Mother was not moved by the plea “But everyone is doing it!” She was sure to reply with a disdainful scoff, “That is more reason not to do it.” This way of thinking was, I suppose, ingrained in her by her own upbringing. Her mother was a Roberts, a descendant of John Roberts of County Cork, Ireland. The Roberts’ were known for their deviation from the rest of Grayson County. They lived in a community accessible only by one road leading in and one leading out. In the shadow of Bald Rock Mountain, it was known as Roberts’ Cove. The story is told that when the War Between the States began the Roberts’ decided it was not their war so they would not participate on either side. Because of their neutral stand, constant pressure was put on them to join the Confederate cause. The young Roberts men finally responded to attempts to force them into the Confederate army by going north and joining the Union Army.
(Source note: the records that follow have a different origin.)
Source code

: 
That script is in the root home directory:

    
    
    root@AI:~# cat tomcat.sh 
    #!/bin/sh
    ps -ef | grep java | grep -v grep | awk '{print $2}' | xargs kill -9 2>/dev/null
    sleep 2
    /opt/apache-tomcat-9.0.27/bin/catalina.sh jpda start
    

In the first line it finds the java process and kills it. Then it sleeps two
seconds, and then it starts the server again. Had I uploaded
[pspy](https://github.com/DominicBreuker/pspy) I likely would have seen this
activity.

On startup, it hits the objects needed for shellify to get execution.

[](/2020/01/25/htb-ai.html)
The community church was the only one in that section of Virginia that remained with the Methodist Episcopal Church when the denomination split in 1845 and the Methodist Episcopal South Church was formed. So being different was in my Mother’s Roberts genes.
The greatest lessons Mother taught me were not ones she consciously desired me to learn. They were the ones she lived and modeled. Her life was brief, though full. She died of cancer at age forty-seven. Our pastor, conducting her funeral, said of her that he had never known anyone who packed so much living into so few years.
It is the blackberries growing in the most inaccessible places that are the sweetest. These are the ones you take risks to claim yet you find them worth the effort. And the flowers you find by chance in places seldom trodden, often never seen by anyone else, bloom the most profusely. So it is with life.
March, 1995
*I was named for my Great-Aunt Margaret, with June as my middle name. At home I was usually called June.